## EXTRAIT DU DOCUMENT
Saint-Denis de La Réunion, mercredi 19 juin 2019

 

Quelques mots de retour sur la science économique. Au-delà de l'actualité politique francaise du moment, j'observe actuellement un grand retour de l'ivresse ultralibérale, ce sentiment de la toute-puissance de l'argent et du capital comme lors du retour de la droite dans les années 1986-1988. Le retour du centre-droit au pouvoir en France, même s'il a pu sembler imperceptible en comparaison des années d'ultralibéralisme triomphant sous les socialistes en 2012-2017 (mais ce sont en fait les mêmes hommes plus ou moins qu'on trouvait au pouvoir entre 2012 et 2017 et depuis 2017), nous ramène maintenant à l'époque ultralibérale anglo-saxonne, aux années TINA de Margareth Tatcher («There is no alternative»). Je veux évidemment parler du grand retour de la fièvre des privatisations.

## CONSIGNE
Recopiez à l'identique, dans l'extrait ci-dessus sur le retour des privatisations, tout ce qui va de « Quelques mots de » jusqu'à « fièvre des privatisations. ».

## DONNÉES BRUTES

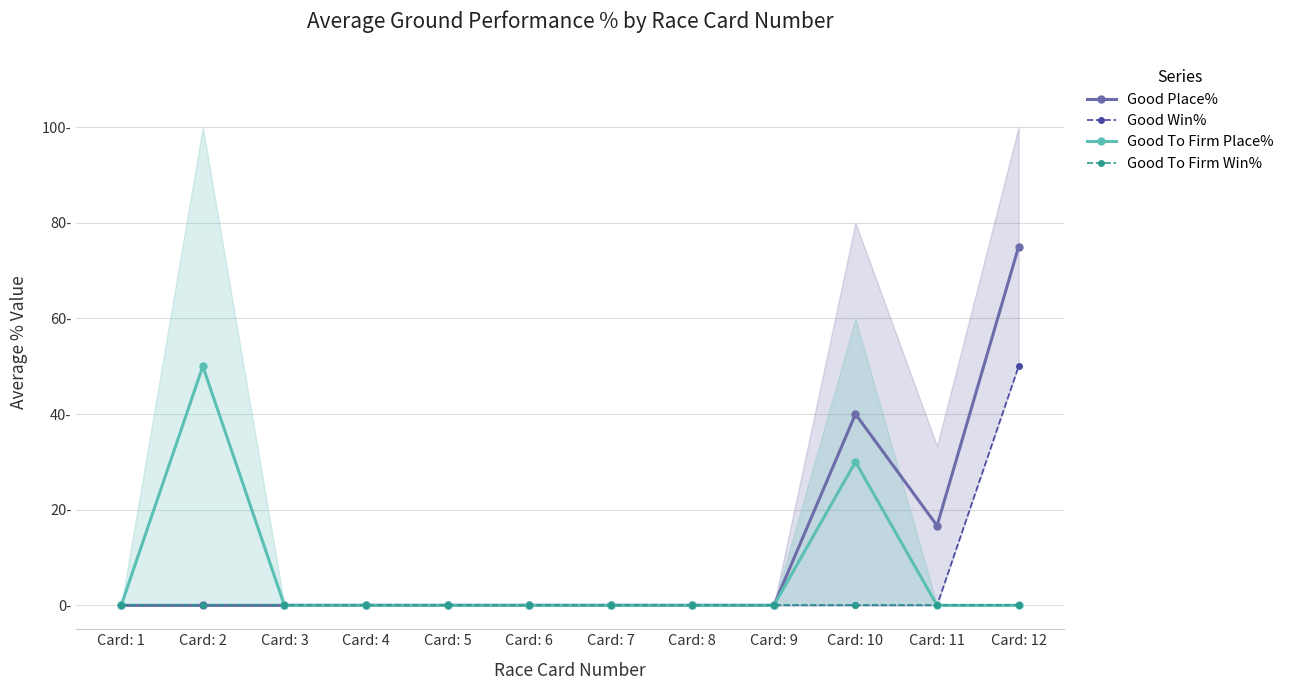

How many positive values does the Good To Firm Place% series have?

2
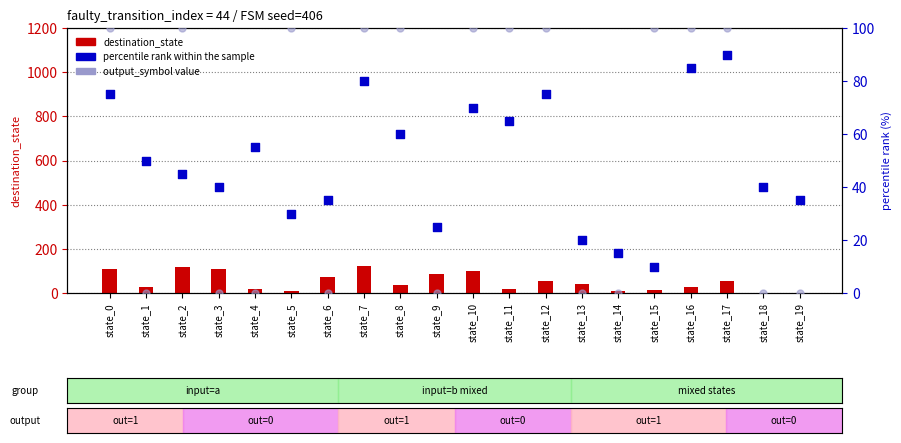

Which series has the largest total across all categories?

destination_state (count)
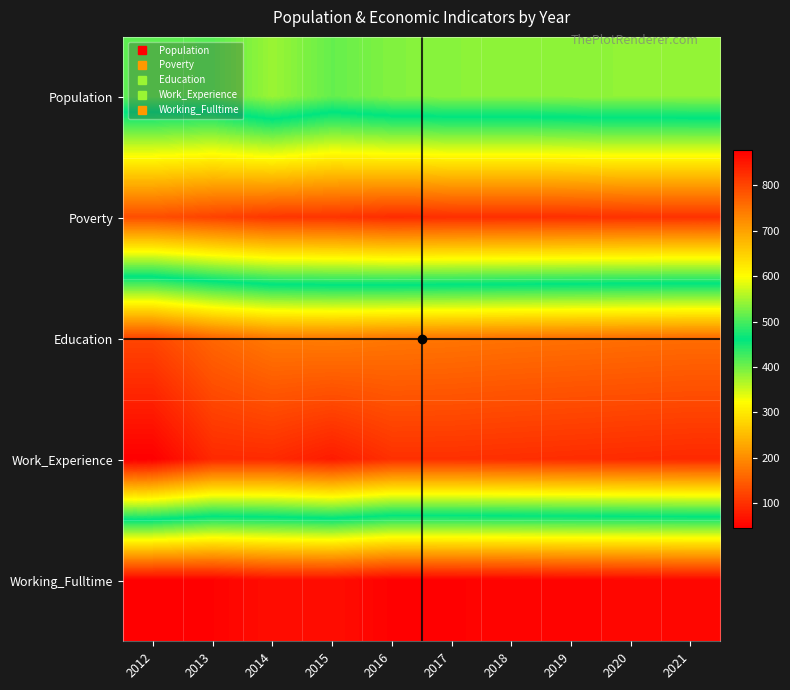

Reading left to right, what are all the values shown in this chart?

Population: 2012=513	2013=509	2014=545	2015=516	2016=532	2017=536	2018=537	2019=538	2020=540	2021=541
Poverty: 2012=132	2013=119	2014=106	2015=104	2016=95	2017=97	2018=98	2019=99	2020=100	2021=101
Education: 2012=799	2013=764	2014=743	2015=740	2016=746	2017=748	2018=751	2019=753	2020=755	2021=757
Work_Experience: 2012=877	2013=831	2014=829	2015=846	2016=823	2017=823	2018=825	2019=827	2020=829	2021=831
Working_Fulltime: 2012=46	2013=49	2014=62	2015=62	2016=48	2017=49	2018=50	2019=52	2020=53	2021=55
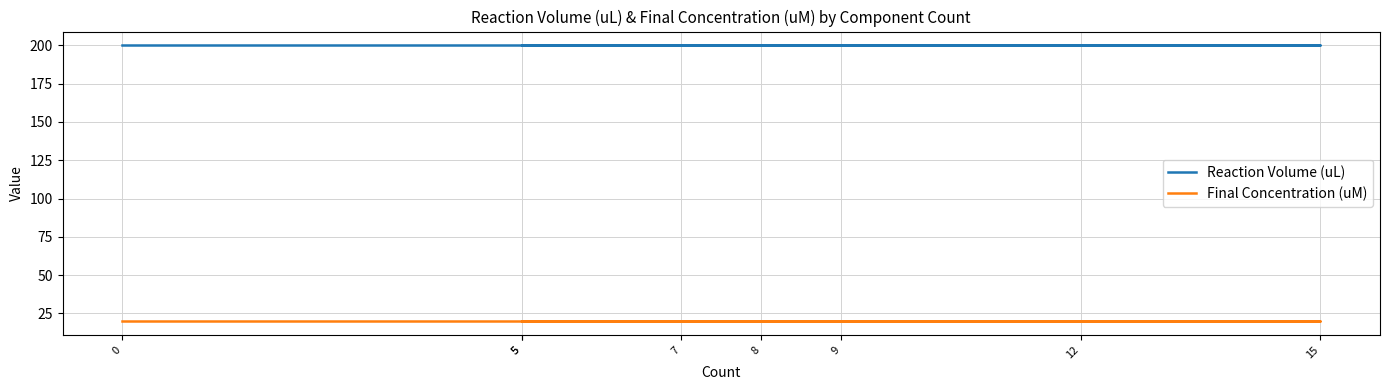

The value of Reaction Volume (uL) at 7 is 122. True or false?

False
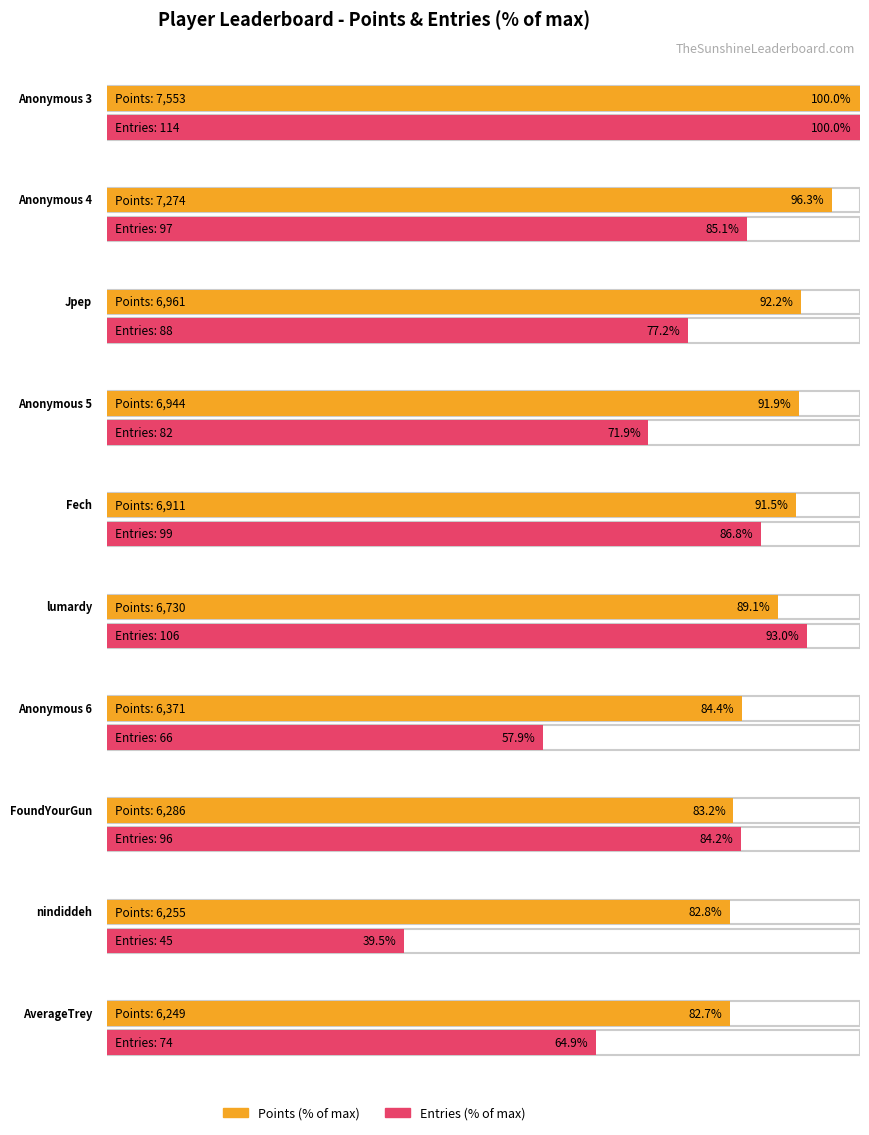

What is the label of the 7th bar from the left?

Anonymous 6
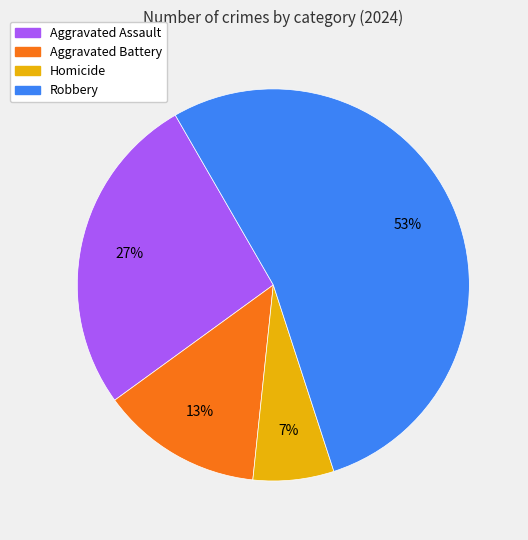

Is there a majority slice in this chart?

Yes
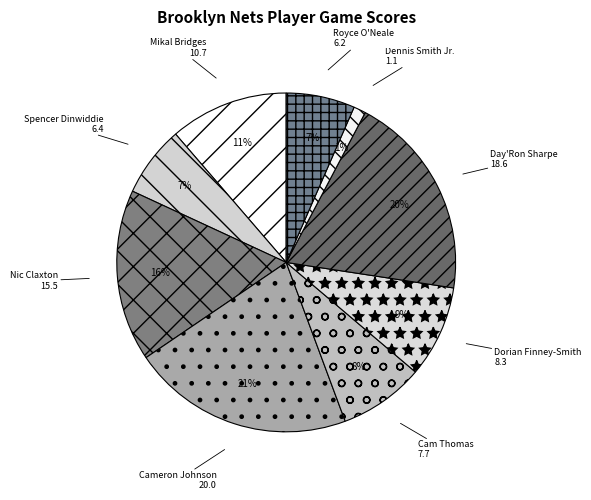

The Cam Thomas slice represents 8% of the pie. True or false?

True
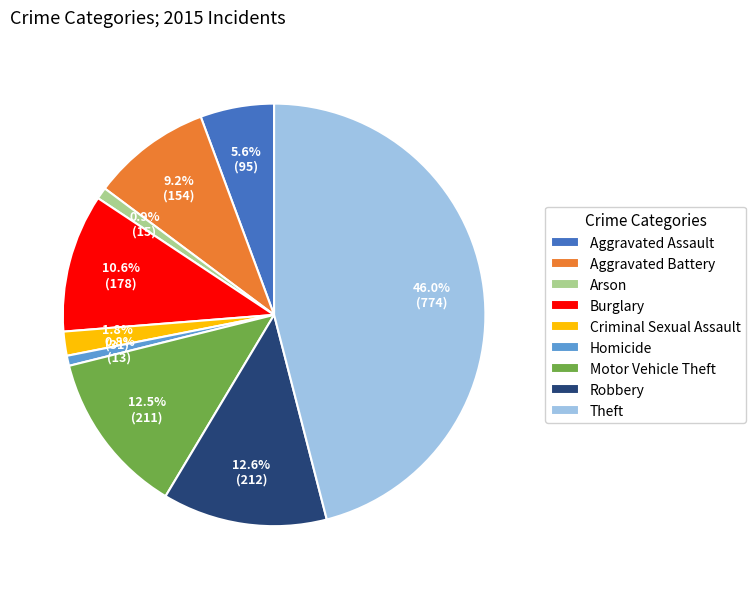

What is the largest slice in the pie chart?

Theft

## RÉPONSE
Quelques mots de retour sur la science économique. Au-delà de l'actualité politique francaise du moment, j'observe actuellement un grand retour de l'ivresse ultralibérale, ce sentiment de la toute-puissance de l'argent et du capital comme lors du retour de la droite dans les années 1986-1988. Le retour du centre-droit au pouvoir en France, même s'il a pu sembler imperceptible en comparaison des années d'ultralibéralisme triomphant sous les socialistes en 2012-2017 (mais ce sont en fait les mêmes hommes plus ou moins qu'on trouvait au pouvoir entre 2012 et 2017 et depuis 2017), nous ramène maintenant à l'époque ultralibérale anglo-saxonne, aux années TINA de Margareth Tatcher («There is no alternative»). Je veux évidemment parler du grand retour de la fièvre des privatisations.